In order to study the degradation mechanism of Lithium-ion batteries subjected to vibration aging in actual use and also to achieve capacity estimation and prediction, the following work has been done: First, the road spectra of two commonly seen domestic roads in China are collected in the field and modeled on a six-degree-of-freedom motion platform as the vibration working conditions of the batteries. Secondly, aging cycle experiments were conducted on batteries with different placement directions (X-axis direction, Y-axis direction, and Z-axis direction) under two vibration conditions, and the effects of experimental conditions on the decline results were analyzed. Thirdly, quantification of battery decline patterns to analyze the main causes of battery capacity decline. Then, through further analysis of the two vibration conditions on the lithium battery by in-situ and ex-situ methods as its internal mechanisms. Finally, the quantified results were input into the GAN-LSTM prediction model to predict the capacity, and the errors of 20 predictions are: The average values are 2.8561% for group X, 2.7997% for group Y, 3.0182% for group Z, and 2.9478% for group N, which meet the requirements of battery management system estimation. This paper provides a basis for the study of aging mechanism and capacity estimation of lithium-ion batteries under vibration aging conditions, which helps manufacturers to package batteries more rationally to extend battery life and develop BMS-related strategies.

查看原文本刊更多论文

六自由度不同振动条件下锂离子电池容量退化机理及容量预测研究

为了研究锂离子电池在实际使用中振动老化的降解机理，并实现容量估计和预测，我们做了以下工作：首先，现场采集了国内两条常见道路的路谱，并在六自由度运动平台上建模作为电池的振动工况。其次，在两种振动条件下，对不同放置方向（X轴方向、Y轴方向和Z轴方向）的电池进行了老化循环实验，分析了实验条件对衰退结果的影响。第三，量化电池电量下降模式，分析电池电量下降的主要原因。然后，通过对两种振动条件下锂电池的原位和非原位方法的进一步分析，作为其内部机理。最后，将量化结果输入到GAN-LSTM预测模型中，对容量进行预测，20次预测的误差分别为：X组平均值为2.8561%，Y组为2.7997%，Z组为3.0182%，N组为2.9478%，满足电池管理系统估计的要求。本文为研究振动老化条件下锂离子电池的老化机理和容量估算提供了依据，有助于制造商更合理地包装电池以延长电池寿命，并制定BMS相关策略。

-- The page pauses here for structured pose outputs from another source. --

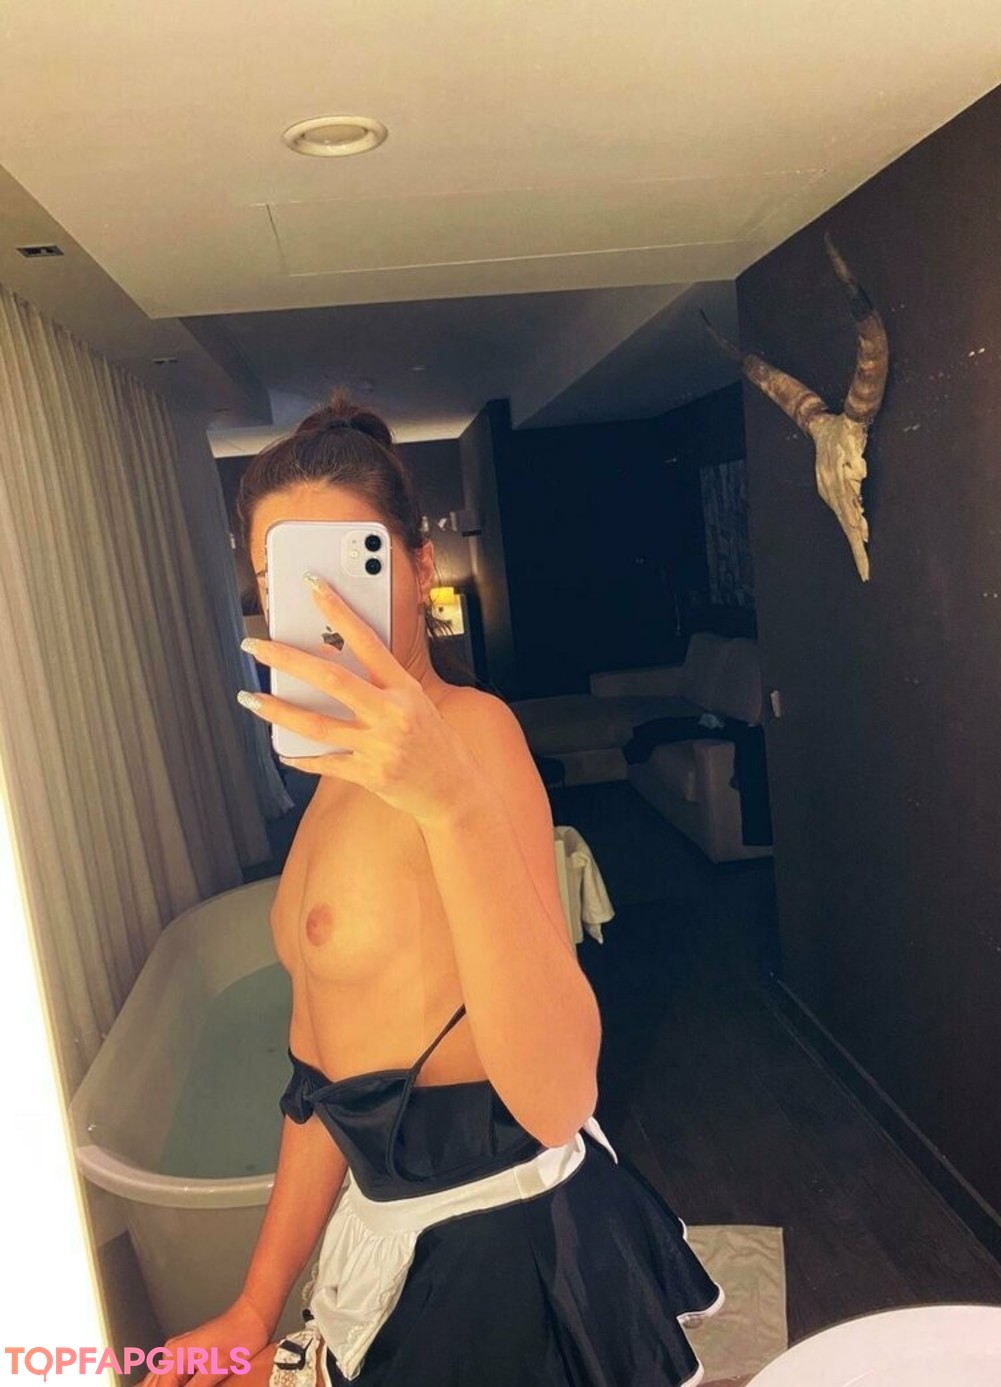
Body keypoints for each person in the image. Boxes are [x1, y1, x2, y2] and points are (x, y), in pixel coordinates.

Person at [142, 392, 723, 1387]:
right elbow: (320, 1069)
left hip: (501, 1256)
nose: (321, 611)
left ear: (416, 570)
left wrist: (452, 806)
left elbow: (560, 1096)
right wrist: (253, 1303)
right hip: (399, 1233)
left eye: (346, 574)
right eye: (284, 582)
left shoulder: (474, 735)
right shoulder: (332, 771)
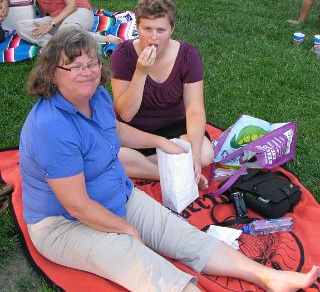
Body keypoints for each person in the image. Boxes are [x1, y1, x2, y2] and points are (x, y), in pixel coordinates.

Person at [20, 27, 320, 292]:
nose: (87, 71)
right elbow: (77, 204)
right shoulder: (51, 127)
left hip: (117, 196)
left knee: (182, 235)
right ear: (52, 74)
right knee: (144, 265)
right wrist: (126, 229)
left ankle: (267, 277)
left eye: (92, 63)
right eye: (74, 66)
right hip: (66, 224)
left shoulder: (95, 95)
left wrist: (160, 142)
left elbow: (115, 128)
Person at [110, 0, 213, 188]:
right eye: (147, 29)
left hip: (174, 127)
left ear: (172, 29)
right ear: (137, 27)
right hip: (136, 132)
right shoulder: (122, 55)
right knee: (116, 154)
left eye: (161, 30)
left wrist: (196, 154)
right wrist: (140, 73)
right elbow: (125, 113)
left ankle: (148, 167)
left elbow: (195, 109)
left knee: (206, 154)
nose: (153, 37)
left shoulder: (188, 55)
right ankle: (172, 174)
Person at [15, 0, 122, 47]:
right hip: (56, 18)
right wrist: (44, 21)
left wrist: (50, 24)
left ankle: (106, 39)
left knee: (65, 32)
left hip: (79, 11)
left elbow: (72, 5)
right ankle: (54, 45)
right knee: (21, 26)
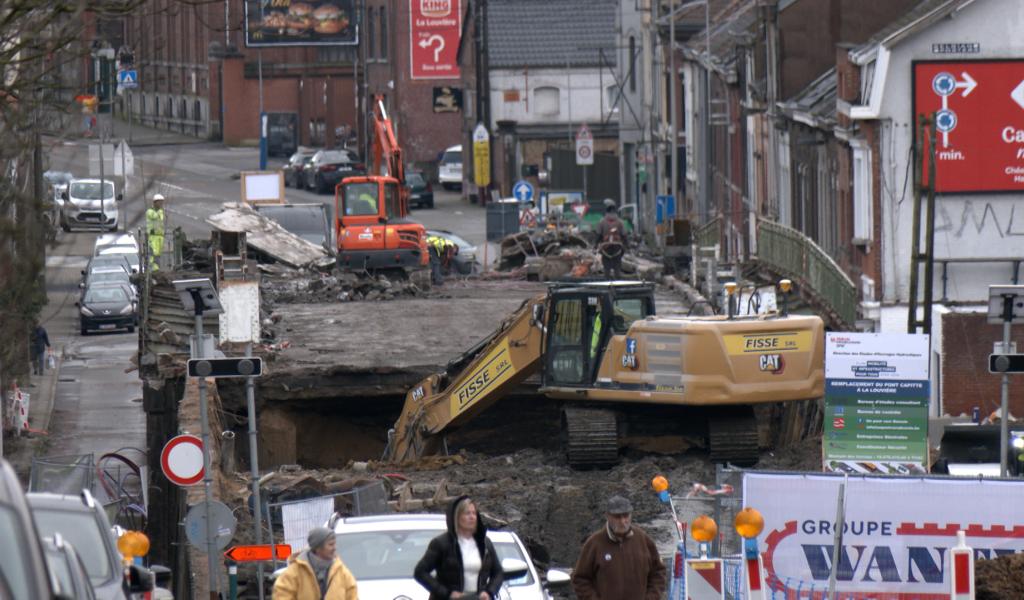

本文章由计算机程序翻译，如有差异，请以英文原文为准。

求助全文

约1分钟内获得全文求助全文

来源期刊

Journal of Electrochemical Energy Conversion and Storage Engineering-Mechanics of Materials

CiteScore

4.90

自引率

4.00%

发文量

期刊介绍： The Journal of Electrochemical Energy Conversion and Storage focuses on processes, components, devices and systems that store and convert electrical and chemical energy. This journal publishes peer-reviewed archival scholarly articles, research papers, technical briefs, review articles, perspective articles, and special volumes. Specific areas of interest include electrochemical engineering, electrocatalysis, novel materials, analysis and design of components, devices, and systems, balance of plant, novel numerical and analytical simulations, advanced materials characterization, innovative material synthesis and manufacturing methods, thermal management, reliability, durability, and damage tolerance.